| REQUIRED ACTION |
From the records below, copy every line that contains the word "Ağustos".

| Collected data |
※ ※ ※
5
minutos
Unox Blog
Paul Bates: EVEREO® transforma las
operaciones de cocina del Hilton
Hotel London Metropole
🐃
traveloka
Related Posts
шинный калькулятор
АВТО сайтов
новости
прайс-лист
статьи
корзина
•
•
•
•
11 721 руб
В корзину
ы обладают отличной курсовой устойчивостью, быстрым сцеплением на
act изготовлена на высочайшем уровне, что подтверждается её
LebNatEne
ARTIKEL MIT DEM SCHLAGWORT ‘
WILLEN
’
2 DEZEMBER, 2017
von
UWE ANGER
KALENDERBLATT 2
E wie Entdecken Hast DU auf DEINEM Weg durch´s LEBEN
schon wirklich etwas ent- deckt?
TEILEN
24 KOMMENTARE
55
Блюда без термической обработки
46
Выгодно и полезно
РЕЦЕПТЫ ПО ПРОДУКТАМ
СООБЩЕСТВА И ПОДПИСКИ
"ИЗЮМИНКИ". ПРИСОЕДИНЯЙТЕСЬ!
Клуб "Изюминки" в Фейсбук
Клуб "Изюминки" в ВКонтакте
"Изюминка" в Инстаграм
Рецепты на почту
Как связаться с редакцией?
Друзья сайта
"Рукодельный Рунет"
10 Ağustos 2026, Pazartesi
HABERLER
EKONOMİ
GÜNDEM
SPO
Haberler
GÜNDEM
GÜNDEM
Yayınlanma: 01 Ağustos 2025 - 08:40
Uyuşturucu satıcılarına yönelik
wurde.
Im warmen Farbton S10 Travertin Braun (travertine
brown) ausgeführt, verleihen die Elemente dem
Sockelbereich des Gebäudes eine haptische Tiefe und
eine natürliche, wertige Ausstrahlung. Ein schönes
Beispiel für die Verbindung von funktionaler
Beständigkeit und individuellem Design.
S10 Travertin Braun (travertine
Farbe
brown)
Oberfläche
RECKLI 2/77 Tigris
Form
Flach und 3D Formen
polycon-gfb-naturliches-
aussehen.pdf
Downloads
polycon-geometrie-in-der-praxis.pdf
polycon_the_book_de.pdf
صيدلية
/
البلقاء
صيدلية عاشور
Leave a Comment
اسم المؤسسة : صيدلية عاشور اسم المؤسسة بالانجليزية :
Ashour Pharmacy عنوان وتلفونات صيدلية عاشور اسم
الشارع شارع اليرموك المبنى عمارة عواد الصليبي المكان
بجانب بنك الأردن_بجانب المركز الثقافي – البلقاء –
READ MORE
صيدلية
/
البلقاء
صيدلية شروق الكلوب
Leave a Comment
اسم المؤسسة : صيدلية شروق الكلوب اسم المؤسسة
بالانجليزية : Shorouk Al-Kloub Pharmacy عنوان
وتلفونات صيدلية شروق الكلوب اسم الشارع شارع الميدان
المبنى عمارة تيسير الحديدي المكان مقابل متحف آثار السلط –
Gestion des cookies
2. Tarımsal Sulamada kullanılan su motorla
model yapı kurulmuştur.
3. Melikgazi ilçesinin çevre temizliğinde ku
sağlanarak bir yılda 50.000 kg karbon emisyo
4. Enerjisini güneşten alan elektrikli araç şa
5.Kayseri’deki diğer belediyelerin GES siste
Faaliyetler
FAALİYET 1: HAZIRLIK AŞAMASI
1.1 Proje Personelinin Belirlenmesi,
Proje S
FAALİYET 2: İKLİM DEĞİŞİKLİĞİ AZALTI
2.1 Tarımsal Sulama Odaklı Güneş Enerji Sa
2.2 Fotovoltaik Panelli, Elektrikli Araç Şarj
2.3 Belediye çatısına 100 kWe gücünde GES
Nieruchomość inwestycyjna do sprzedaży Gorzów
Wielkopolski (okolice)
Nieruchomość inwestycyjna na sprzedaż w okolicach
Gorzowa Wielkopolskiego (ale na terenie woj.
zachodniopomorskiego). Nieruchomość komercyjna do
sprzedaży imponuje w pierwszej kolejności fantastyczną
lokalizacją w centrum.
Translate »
※ ※ ※
| SOLUTION TO THE EXERCISE |
10 Ağustos 2026, Pazartesi
Yayınlanma: 01 Ağustos 2025 - 08:40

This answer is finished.